Libertad de expresión

05/07/2024 · Por Roberto C. Rascón
Suso33 en Espacio Iberia.
Suso33 compartió su proceso creativo con el público presente en Espacio Iberia.

Cuando era un niño, las palabras se le atragantaban a Suso33 y buscó una vía de expresión alternativa: el grafiti. Aún hoy, los botes de ‘spray’ continúan siendo el medio que utiliza para manifestar su creatividad y con decenas de ellos, de diferentes colores y tonalidades, se presentó en Espacio Iberia para dar muestras de su infinito talento y crear una obra de arte en directo.

El arte urbano aterrizó en Espacio Iberia de la mano de Suso33 (Jesús López, Madrid, 1973), el mayor exponente en España del livepainting —una forma de arte en la que los artistas crean una obra en directo con la presencia de público—. Y precisamente eso fue lo que el artista madrileño hizo el pasado 11 de junio ante decenas de personas que, atentas a cada uno de sus movimientos con los botes de spray, observaron asombrados cómo una obra de arte tomaba forma ante sus ojos. La misma atención que dedicaron a sus palabras, porque Suso33 tiene una inspiradora historia detrás.

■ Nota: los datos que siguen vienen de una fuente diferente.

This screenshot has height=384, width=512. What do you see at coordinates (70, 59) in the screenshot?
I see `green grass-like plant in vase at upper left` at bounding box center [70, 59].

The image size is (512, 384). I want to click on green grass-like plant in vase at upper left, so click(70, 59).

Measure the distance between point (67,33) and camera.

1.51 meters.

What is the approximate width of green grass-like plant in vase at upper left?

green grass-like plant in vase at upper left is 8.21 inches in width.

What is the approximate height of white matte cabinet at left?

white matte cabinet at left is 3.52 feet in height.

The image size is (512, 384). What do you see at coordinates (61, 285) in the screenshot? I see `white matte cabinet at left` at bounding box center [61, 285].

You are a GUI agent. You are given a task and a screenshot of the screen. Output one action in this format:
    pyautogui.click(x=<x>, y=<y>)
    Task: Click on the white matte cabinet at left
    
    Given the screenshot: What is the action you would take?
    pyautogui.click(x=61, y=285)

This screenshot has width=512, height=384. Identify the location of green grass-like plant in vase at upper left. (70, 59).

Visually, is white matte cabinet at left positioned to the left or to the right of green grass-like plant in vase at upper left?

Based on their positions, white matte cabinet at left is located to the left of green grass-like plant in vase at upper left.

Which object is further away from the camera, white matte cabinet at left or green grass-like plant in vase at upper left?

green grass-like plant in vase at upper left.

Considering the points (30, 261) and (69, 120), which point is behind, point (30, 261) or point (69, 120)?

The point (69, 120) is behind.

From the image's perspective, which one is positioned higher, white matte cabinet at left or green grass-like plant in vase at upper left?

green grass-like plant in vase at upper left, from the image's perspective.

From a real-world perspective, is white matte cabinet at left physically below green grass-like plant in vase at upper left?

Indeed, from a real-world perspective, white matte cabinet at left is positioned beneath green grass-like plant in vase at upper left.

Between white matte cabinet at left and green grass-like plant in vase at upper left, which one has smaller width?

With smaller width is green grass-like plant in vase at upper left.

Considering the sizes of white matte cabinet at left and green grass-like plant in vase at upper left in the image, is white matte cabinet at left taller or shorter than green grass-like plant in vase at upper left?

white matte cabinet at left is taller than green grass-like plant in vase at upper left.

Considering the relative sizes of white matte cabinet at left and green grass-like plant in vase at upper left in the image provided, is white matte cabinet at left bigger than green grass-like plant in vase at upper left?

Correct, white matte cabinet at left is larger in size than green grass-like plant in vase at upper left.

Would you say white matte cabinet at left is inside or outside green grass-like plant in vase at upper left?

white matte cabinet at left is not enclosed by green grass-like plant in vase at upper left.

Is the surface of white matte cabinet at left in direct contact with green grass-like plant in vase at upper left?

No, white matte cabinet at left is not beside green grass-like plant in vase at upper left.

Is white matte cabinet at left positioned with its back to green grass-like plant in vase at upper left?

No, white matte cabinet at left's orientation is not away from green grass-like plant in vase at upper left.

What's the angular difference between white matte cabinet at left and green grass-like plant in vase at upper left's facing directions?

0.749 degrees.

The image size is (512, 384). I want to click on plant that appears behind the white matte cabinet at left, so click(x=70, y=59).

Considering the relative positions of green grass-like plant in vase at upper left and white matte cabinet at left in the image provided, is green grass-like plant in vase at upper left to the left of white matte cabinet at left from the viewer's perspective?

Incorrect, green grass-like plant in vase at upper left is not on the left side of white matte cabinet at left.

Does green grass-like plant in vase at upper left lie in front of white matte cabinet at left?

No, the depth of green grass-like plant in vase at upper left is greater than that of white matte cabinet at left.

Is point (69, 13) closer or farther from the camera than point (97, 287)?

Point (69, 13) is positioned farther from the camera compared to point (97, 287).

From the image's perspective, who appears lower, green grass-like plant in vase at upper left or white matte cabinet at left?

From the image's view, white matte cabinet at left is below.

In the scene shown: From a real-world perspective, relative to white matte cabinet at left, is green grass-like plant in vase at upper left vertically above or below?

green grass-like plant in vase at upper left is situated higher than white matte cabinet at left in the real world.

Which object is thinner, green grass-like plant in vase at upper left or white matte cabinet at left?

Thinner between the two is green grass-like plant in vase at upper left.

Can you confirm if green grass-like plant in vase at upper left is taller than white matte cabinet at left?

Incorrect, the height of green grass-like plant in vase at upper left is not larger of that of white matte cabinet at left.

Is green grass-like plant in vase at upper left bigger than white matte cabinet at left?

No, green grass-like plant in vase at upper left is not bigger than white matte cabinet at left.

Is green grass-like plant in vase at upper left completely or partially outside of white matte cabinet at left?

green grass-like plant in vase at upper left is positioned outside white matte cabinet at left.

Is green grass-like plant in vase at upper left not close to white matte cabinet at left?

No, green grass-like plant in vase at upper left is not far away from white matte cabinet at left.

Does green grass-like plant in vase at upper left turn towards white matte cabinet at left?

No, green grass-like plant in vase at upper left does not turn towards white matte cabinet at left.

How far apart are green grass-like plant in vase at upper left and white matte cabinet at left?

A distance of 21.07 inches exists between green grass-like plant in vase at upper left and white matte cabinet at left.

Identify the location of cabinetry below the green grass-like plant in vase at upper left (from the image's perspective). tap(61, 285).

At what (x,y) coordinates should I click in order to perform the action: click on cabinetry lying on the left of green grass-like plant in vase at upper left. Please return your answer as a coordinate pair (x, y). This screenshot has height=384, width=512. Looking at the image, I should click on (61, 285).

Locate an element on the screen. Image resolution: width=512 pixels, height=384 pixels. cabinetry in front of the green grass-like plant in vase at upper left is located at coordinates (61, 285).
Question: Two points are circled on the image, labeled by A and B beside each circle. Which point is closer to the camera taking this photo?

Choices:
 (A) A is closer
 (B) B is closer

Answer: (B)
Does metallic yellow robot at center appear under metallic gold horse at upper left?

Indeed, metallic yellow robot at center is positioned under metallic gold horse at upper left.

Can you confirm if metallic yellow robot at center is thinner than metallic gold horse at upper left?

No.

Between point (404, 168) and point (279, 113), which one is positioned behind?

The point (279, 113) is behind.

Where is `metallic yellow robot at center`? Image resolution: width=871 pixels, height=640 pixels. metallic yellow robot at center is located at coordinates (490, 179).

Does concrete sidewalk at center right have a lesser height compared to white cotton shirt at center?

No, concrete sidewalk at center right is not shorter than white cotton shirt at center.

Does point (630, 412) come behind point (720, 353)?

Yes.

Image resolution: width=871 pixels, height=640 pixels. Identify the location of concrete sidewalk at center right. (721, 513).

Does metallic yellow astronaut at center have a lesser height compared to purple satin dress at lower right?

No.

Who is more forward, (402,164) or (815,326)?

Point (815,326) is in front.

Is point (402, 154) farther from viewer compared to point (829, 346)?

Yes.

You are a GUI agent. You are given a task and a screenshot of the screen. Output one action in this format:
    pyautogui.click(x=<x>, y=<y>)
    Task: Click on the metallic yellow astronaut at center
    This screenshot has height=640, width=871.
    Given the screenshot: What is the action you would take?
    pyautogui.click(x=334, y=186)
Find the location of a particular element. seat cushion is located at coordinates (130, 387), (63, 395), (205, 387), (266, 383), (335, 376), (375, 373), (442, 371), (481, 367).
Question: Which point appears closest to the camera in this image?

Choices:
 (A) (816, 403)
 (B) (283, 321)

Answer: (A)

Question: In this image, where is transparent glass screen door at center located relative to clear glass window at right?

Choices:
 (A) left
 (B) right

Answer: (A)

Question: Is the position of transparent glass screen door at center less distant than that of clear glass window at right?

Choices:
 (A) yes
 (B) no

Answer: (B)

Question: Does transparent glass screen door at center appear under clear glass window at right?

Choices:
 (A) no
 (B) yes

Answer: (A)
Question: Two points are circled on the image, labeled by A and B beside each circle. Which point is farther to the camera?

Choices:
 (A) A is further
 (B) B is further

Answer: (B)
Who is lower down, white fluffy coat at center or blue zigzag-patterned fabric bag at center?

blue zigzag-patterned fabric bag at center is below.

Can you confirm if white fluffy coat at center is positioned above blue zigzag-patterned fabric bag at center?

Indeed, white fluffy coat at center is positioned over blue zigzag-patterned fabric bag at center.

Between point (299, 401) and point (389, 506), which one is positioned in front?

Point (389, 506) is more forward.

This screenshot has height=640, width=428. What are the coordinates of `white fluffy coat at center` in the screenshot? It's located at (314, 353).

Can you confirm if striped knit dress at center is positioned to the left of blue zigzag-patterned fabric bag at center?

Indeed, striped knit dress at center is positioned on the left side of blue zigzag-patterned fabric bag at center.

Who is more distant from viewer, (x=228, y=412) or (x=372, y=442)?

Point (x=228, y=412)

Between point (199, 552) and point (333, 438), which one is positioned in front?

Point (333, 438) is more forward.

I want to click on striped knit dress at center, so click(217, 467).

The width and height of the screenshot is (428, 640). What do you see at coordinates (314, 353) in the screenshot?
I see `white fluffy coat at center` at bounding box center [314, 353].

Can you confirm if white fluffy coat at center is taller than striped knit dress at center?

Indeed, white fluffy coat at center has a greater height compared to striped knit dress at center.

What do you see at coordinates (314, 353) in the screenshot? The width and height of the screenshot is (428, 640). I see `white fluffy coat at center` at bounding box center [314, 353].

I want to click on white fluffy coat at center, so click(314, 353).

Antes de ser Suso33 fue simplemente Jesús, un niño que tartamudeaba y parecía peleado con las palabras. Como consecuencia, con 11 años dejó momentáneamente de hablar y encontró en el arte la forma de liberarse y expresar todo aquello que latía en su interior. Así se inició en el grafiti por las calles de la periferia de Madrid. Y sí, de pintar paredes de forma clandestina —seguro que han visto algunas de sus famosas plastas, que se convirtieron en una firma “rupturista” al no optar por las letras— pasó a hacerlo a plena luz y ante cientos de admiradores en ciudades como Nueva York. Porque a Suso33 le encanta compartir su proceso creativo, como demostró en Espacio Iberia, donde incluso invitó a varios miembros del público a coger los sprays y pintar junto a él.

Un público que también pudo conocer uno de los secretos de Suso33, uno que parece casi propio de un superhéroe. Pese a ser zurdo, de niño le obligaron a escribir con la diestra, desarrollando una lateralidad cruzada —como se conoce en pedagogía— que hoy le permite trabajar igual de bien con ambas manos. Pese a generarle —confiesa— “un gran conflicto, crisis de identidad y dificultades para expresarme”, esa particularidad —o superpoder, según como se mire— le convirtió en uno de los grafiteros más rápidos del mundo y más de 50 ciudades repartidas por todo el mundo, como la citada Nueva York, Londres o Shanghái, ya saben cómo se las gasta.

A pie de calle es donde, incluso hoy, Suso33 se siente más cómodo, lo que no impide que su obra haya cruzado el umbral de museos y galerías de países como China, Italia, Alemania, Francia o México, entre otros. Sin ir más lejos, este mismo año se convirtió en uno de los grafiteros españoles —junto a Okuda, Belin, Musa71 o Irene López— presentes en el Straat Museum de Ámsterdam, el primer museo de arte urbano del mundo. Tras cuatro décadas de duro trabajo, Suso33 es artista plástico, muralista, videoartista, escenógrafo y performer, pero, por encima de todo, continúa siendo un orgulloso grafitero. Pese a que algunos, como reconoció durante la charla, pusieran en duda en su momento que sus también icónicas sombras fueran grafiti.

A lo largo de su trayectoria, Suso33 ha reivindicado el espacio público como ámbito principal de la vida artística y soporte esencial para la comunicación entre el artista y su público. Y si el arte urbano se ha legitimado a lo largo de las últimas décadas ha sido gracias a artistas como él, el cual, alejado de los estereotipos y formalismos del arte académico, ha logrado establecer una comunicación directa con espectadores de todas las edades. Por ejemplo, Suso33 fue el protagonista del último documental (Las paredes hablan, 2022) del mítico cineasta Carlos Saura, fallecido el pasado 2023. El arte urbano, defendió durante la charla, continúa siendo “un grito a la libertad de expresión” y su defensa nos apela a todos, desde los más jóvenes a los más mayores.